Although they are short-lived, brown shrimp are highly fecund, which allows them to rebound quickly from environmental factors such as unfavorable salinity and substrate levels that can have a negative impact. Brown shrimp populations, found along the southeastern U.S. from Massachusetts to the Gulf of Mexico, are currently healthy and harvested at sustainable levels. Some brown shrimp stocks in Mexico are increasing. However brown shrimp in the Gulf of Tehuantepec is at risk for overfishing so Seafood Watch labeled it as a moderate concern.
Habitat impacts ( Wild)
Shrimp are primarily caught using otter trawls that maximize contact with the seafloor. This type of trawl can harm marine organisms, disturb sediment, lower sea grass production, and cause an increase in algal blooms. However, most shrimp trawling occurs in muddy, sandy areas that are resilient to trawling. The overall effect of trawling on the habitat is a moderate concern in this fishery.

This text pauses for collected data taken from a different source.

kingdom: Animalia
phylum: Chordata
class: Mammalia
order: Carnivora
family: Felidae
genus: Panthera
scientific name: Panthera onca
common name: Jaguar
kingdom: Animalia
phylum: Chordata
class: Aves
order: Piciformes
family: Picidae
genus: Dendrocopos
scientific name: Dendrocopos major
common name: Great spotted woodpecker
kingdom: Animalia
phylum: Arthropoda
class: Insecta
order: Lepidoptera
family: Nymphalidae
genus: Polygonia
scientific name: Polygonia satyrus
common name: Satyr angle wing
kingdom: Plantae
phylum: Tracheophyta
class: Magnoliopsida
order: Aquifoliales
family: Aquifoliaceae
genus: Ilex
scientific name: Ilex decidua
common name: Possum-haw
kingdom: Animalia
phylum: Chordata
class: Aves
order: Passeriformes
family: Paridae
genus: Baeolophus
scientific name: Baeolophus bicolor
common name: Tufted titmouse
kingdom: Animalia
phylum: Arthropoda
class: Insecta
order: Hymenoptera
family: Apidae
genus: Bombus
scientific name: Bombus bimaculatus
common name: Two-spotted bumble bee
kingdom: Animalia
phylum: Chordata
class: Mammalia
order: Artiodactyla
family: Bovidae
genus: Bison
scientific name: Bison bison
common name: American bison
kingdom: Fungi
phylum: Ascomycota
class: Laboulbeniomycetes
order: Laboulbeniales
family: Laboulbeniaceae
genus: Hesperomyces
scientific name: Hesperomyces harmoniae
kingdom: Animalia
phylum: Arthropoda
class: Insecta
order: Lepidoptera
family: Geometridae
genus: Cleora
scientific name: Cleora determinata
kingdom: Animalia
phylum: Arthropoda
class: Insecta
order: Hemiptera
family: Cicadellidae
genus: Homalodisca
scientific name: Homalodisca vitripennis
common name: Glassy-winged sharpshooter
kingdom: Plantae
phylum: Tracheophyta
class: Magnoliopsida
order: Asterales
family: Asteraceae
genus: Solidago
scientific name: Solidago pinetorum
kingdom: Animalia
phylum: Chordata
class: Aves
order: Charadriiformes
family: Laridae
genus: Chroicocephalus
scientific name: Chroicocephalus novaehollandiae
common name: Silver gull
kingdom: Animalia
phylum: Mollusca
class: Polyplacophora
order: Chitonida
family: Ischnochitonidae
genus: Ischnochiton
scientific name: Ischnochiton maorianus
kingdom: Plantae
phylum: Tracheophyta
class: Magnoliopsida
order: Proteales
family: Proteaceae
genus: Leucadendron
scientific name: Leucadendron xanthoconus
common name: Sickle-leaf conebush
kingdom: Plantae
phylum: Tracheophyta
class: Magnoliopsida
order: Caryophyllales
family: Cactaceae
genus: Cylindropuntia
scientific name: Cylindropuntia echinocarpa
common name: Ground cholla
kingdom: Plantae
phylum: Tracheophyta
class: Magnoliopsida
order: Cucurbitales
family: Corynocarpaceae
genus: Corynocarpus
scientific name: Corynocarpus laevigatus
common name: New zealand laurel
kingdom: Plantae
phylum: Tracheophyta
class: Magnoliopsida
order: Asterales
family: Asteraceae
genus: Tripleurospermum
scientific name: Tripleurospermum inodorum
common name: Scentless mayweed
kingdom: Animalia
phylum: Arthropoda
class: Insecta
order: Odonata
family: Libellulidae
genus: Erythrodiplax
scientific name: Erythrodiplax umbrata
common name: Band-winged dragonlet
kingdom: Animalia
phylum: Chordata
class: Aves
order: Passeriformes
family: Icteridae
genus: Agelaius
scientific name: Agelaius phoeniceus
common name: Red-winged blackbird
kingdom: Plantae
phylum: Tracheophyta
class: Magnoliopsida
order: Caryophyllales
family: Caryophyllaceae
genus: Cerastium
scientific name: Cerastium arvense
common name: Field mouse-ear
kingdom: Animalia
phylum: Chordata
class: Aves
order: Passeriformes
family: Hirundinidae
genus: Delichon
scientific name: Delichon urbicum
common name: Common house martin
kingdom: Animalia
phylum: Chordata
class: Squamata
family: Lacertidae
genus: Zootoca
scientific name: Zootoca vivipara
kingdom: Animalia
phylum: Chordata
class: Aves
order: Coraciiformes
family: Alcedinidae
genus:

Thousands of sea turtles are caught in shrimp trawls annually in the U.S. Atlantic and Gulf of Mexico. U.S. shrimpers are required to use bycatch reduction devices and turtle extruder devices. Compliance is good in the southeast Atlantic coast fishery, but not yet at 100%. In addition, the brown shrimp fishery is one of the main causes of mortality in Gulf of Mexico red snapper, which has been overfished for decades. Other species of concern include endangered smalltooth sawfish, endangered Atlantic sturgeon and overfished blacknosed shark.
Despite the use of turtle extruder devices, sea turtle populations in the United States remain endangered or threatened. Commercial fisheries are working on reducing red snapper bycatch through time-area closures and bycatch reduction devices. Observer coverage in the shrimp fishery continues to be low. Management measures include permit requirements, a moratorium on new permits issued, area closures, and some data collection through logbooks. In Mexico, a number of bycatch reduction programs have been created but no targets have been set.